===== SOURCE TEXT =====

THERE is a chance tomorrow to see a little-known garden that is open for the first time in aid of the National Gardens Scheme charity.

Just eight miles from Newcastle, Cheeseburn Grange, near Stamfordham, Northumberland, is a charming early 19th Century house, designed by John Dobson, that has its own chapel and seven acres of delightful gardens.

When the present owners, Joanna and Simon Riddell, came here in 1992 they found a house in need of so much attention, that the sad, neglected garden simply had to wait its turn.

For Simon it was a huge legacy about which he was passionate, wanting to restore both house and garden bit by bit as funds allowed.

Apart from a vegetable garden some distance away, the house was surrounded by such a wilderness that all the grass around it was cut for hay.

It's hard to believe that this is the state it was in just 16 years ago.

Now, the house is clad in wisteria on its south side and sits serenely in well cut lawns that are bounded by a retaining wall. This shelters a very long border of the roses, Felicity, Penelope and Cornelia and their fragrance is superb. All around are plantings of young trees that will one day be as tall as the graceful trees in the surrounding parkland.

===== LISTED RECORDS =====

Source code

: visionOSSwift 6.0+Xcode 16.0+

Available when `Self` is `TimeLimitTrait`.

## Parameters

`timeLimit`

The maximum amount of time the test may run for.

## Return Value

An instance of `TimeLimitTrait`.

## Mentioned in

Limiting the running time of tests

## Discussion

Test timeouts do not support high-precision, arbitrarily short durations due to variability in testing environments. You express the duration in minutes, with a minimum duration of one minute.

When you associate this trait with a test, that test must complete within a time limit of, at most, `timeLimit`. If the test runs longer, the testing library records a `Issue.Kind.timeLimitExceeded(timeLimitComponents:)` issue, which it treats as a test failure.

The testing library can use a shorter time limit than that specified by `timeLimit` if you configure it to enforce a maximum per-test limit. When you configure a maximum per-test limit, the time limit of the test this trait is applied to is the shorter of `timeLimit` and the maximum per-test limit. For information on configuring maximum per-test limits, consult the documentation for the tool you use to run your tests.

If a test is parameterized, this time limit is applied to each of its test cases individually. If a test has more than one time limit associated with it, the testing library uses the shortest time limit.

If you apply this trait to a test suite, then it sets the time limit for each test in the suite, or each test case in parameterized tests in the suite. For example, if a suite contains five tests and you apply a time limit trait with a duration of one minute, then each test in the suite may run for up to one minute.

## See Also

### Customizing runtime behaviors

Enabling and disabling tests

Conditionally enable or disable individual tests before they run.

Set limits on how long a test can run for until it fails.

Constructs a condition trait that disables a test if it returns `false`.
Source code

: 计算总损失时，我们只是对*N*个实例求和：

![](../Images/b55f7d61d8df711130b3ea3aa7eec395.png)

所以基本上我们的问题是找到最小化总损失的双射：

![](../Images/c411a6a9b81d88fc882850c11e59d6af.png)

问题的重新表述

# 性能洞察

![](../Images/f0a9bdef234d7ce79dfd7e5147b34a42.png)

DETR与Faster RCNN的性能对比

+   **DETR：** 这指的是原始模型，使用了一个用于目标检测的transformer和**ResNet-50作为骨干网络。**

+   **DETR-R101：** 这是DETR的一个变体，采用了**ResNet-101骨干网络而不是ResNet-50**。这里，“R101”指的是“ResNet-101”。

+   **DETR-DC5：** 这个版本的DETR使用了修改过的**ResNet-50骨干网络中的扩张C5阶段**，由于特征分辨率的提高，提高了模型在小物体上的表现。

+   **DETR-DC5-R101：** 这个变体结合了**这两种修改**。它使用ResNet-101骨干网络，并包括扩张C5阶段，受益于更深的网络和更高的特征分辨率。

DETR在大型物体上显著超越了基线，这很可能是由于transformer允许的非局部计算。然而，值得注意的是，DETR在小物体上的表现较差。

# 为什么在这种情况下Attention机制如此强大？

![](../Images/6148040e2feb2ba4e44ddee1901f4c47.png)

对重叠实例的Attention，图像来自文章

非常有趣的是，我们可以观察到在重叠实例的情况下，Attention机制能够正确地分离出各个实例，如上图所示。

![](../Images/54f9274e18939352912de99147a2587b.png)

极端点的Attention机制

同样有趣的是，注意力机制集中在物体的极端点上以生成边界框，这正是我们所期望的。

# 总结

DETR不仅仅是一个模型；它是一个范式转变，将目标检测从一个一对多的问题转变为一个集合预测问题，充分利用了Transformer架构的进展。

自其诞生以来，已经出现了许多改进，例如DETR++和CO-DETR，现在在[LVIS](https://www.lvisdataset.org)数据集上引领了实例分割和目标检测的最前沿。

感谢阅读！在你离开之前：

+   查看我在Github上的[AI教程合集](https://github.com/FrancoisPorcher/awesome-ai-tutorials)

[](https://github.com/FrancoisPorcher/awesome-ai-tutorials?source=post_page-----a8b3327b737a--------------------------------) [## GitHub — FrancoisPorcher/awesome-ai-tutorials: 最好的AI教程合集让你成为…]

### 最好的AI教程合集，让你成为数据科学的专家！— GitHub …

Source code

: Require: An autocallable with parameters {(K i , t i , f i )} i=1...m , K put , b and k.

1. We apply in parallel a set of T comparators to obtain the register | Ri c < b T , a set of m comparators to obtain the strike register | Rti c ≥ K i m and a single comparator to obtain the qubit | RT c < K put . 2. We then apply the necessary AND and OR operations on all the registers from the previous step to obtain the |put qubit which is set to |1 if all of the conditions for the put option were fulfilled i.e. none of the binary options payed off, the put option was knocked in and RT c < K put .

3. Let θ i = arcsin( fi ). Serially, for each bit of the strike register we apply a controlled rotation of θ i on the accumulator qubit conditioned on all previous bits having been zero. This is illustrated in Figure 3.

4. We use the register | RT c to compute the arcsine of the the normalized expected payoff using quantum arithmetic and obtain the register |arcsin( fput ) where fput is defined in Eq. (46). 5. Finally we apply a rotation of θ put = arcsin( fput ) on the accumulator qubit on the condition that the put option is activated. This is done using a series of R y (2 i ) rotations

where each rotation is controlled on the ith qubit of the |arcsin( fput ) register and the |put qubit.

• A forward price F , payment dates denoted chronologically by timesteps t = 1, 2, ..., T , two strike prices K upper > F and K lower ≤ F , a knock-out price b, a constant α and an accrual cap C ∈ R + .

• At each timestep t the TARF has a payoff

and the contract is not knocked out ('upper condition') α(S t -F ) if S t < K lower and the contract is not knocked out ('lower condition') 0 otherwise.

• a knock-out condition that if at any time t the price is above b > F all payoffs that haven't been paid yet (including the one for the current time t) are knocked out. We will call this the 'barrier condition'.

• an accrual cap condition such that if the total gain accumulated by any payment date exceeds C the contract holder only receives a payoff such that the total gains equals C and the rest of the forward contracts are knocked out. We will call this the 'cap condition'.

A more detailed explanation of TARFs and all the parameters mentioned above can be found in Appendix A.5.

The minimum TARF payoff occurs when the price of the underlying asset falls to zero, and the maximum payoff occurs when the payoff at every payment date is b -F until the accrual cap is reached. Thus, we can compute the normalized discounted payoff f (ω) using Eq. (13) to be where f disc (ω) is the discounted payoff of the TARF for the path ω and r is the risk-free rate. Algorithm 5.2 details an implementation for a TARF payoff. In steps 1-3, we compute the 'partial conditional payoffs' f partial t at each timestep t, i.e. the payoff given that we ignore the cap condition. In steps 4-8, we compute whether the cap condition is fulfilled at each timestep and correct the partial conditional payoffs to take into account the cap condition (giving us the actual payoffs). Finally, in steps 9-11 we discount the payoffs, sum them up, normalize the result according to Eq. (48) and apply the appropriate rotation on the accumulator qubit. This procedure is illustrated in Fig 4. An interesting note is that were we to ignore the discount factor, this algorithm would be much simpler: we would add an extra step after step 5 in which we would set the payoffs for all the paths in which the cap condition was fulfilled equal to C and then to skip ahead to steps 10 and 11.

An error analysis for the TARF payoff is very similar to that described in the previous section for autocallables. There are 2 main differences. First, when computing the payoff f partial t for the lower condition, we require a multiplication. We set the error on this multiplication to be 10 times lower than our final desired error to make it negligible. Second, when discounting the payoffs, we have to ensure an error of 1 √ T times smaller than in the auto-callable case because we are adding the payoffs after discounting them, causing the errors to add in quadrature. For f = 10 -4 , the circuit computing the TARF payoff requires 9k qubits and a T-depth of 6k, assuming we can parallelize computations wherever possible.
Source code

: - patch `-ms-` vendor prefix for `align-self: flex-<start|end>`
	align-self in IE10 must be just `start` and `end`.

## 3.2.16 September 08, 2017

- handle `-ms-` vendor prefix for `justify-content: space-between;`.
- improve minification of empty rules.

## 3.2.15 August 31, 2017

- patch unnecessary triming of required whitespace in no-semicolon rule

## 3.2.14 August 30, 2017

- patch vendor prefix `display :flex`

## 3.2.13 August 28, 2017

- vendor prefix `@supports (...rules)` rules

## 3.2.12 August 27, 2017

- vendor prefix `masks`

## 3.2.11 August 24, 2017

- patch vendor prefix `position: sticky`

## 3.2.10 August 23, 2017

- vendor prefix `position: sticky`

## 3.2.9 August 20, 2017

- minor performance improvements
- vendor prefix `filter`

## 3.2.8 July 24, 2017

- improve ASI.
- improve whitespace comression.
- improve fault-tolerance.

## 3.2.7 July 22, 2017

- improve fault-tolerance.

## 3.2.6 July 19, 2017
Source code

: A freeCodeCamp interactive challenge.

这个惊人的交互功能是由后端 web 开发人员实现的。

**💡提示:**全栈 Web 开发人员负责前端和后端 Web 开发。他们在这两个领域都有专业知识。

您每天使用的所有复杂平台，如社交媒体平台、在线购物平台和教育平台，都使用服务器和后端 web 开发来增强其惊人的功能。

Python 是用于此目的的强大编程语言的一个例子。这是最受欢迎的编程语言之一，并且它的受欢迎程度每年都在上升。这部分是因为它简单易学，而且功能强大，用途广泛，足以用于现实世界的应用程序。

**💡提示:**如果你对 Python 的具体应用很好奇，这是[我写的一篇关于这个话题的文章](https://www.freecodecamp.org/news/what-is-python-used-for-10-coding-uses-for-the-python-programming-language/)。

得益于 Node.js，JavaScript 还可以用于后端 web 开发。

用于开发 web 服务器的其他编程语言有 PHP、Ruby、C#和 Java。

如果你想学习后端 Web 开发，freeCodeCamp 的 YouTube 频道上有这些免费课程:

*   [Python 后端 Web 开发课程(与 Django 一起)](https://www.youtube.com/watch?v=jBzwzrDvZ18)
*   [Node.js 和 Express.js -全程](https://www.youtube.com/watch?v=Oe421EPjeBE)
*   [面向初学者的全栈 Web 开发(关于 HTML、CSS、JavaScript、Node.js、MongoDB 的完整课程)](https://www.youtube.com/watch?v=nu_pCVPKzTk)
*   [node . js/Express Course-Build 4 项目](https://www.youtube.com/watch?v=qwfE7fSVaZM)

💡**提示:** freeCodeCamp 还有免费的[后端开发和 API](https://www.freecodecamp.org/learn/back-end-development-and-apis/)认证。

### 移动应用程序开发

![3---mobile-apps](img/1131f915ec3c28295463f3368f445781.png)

=====

**EXERCISE DIRECTIONS:**
Write the next few paragraphs of the article about the Cheeseburn Grange garden, picking up right after its last sentence. The items are separate material and have nothing to do with the article about the Cheeseburn Grange garden.

**THE ANSWER:**
It's surprising what can be grown here; the borders have some rather tender plants that have overwintered happily, such as Convolvulus cneorum, cistus, osteospermum and French lavender. The flowerbeds near the house are packed with a mixture of shrubs, perennials and annuals with climbers such as Vitis coignetiae enjoying the warmth of a massive old brick wall. The soft colour of the handmade bricks is the perfect backdrop for euphorbia, delphinium, geranium, echinops, foxgloves and old-fashioned roses.

An arch through the wall gives a glimpse of a secluded garden that has only recently been made. There is a newly-planted parterre of box and lavender, which takes as its centrepiece the original doorway to the house that was moved here by John Dobson.

The formal beds are filled in with scented pinks, heartsease pansies, nodding Allium cernuum and fragrant stocks in terracotta pots. The plants become less formal to either side with swaying grasses, lupins, foxgloves and lush hostas under a beautiful specimen of Cornus kuosa.

Hidden on the other side of a tall wall is a secret garden that was always known as the Scented Garden perhaps because of the large cedar that grows there. A wide flower border looks on to a grassy space where a little stone shelter on slender pillars stands over the entrance to a cundy that the Riddells think one day might be opened up to create a stream.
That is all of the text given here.